Ever wonder why some people seem to be smarter than others? If you think it has something to do with intelligence, you might want to think again. New research suggests that there are nine habits truly smart people share — and they’re not all book smarts.
In this post we’ll discuss these habits and the science behind them: what they can teach us about intelligence and how we can improve our own lives by implementing the lessons learned. We’ll start by exploring the nine habits, how they relate to intelligence and what works best for smart people. Then we’ll discuss how you can adopt each habit as a mindset and as a way of life. The rest of the post will walk you through these habits and we’ll finish with some tips for improving your own intellect.

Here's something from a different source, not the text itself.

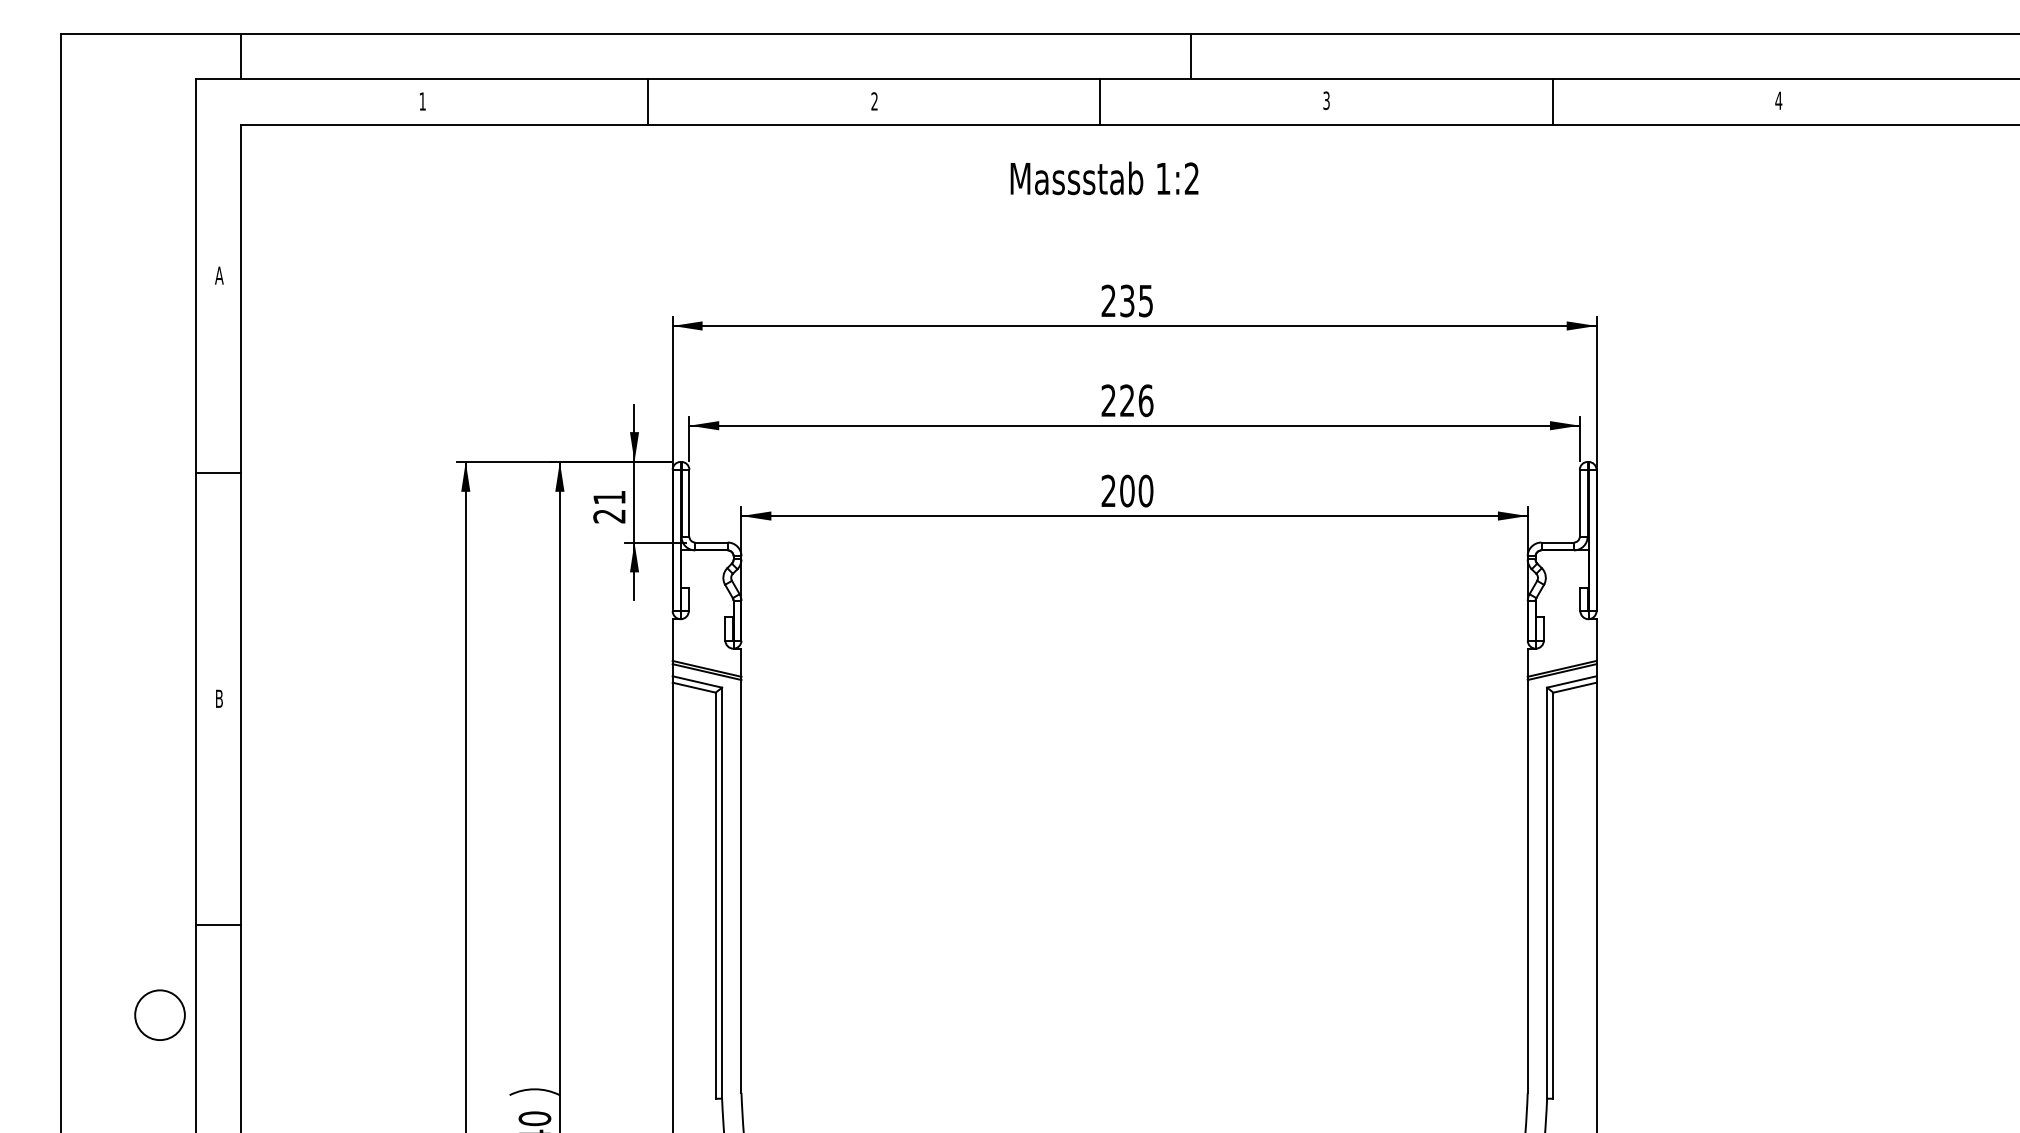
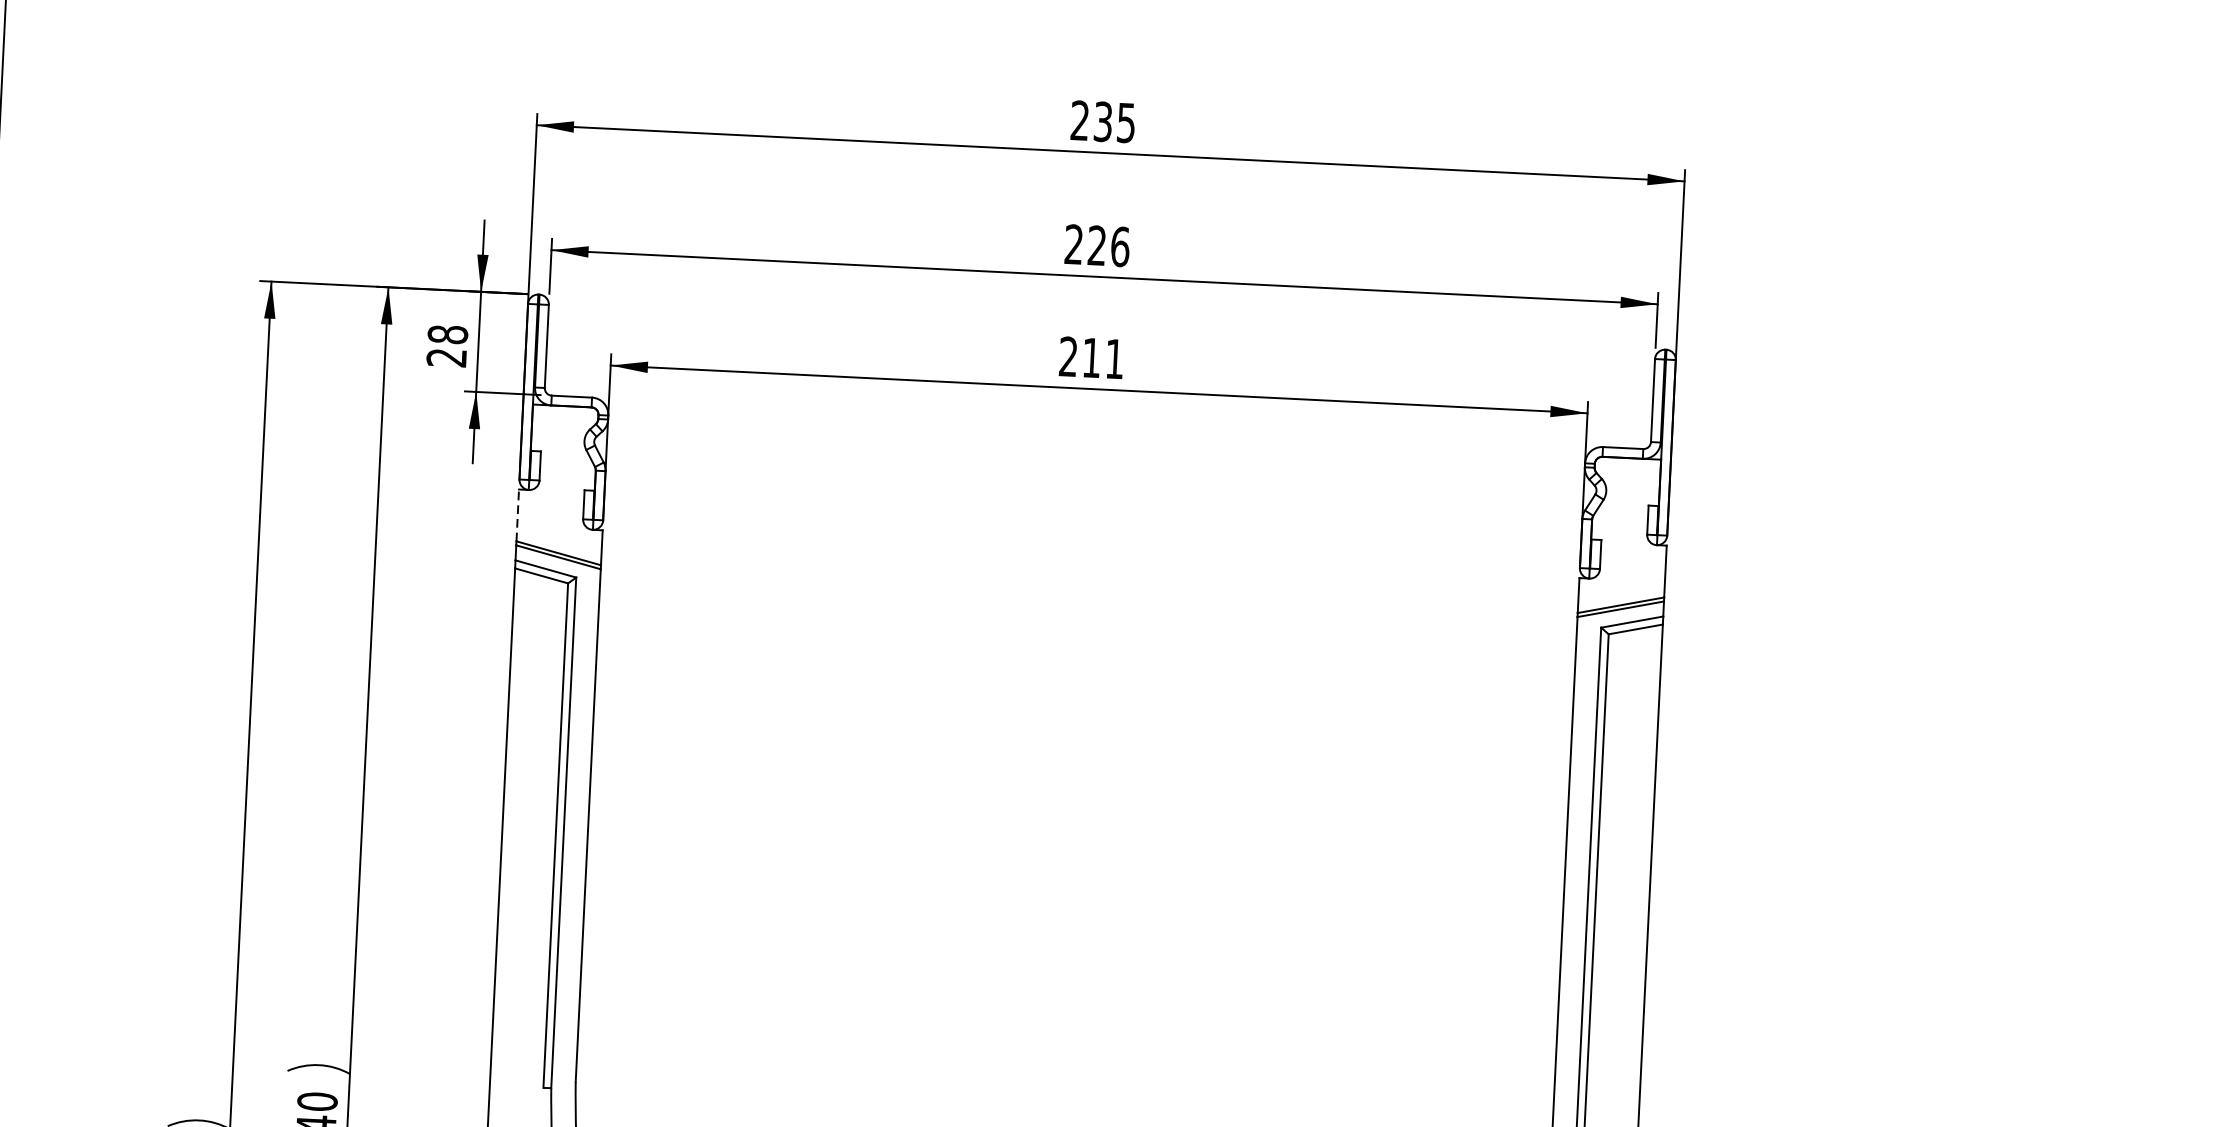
text: (1136, 490) -> (1103, 357), 200 -> 211
text: (609, 497) -> (447, 334), 21 -> 28
line: (672, 640) -> (517, 515), solid -> dashed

Habit 1: Are Smart People Creative?
One of the first things that comes to mind about creative people is that they’re not very smart. They’re unpredictable and their ideas might seem stupid at first glance — but creative people don’t need to be smart in order to be creative! In fact, new research suggests creative thinking is correlated more to emotional intelligence rather than intelligence itself.
There are different forms of creativity. One of them is an ability to be more innovative in solving problems, finding solutions to new obstacles and coming up with new solutions to old problems. This type of creativity is related to IQ. On the other hand, another type of creativity associated with emotional intelligence is called divergent thinking — or the ability to come up with original ideas on how to solve an unfamiliar problem quickly. Divergent thinkers also tend to be more optimistic and flexible, which are both aspects of emotional intelligence, not cognitive intelligence.
A study conducted by London Business School shows that creative people are more emotionally intelligent than their non-creative peers. This study also shows that people with stronger emotional intelligence are more creative. It’s not surprising, really. Creativity is only possible when you have the energy to pursue your ideas and you’re open to new possibilities. Both of these factors are key to emotional intelligence.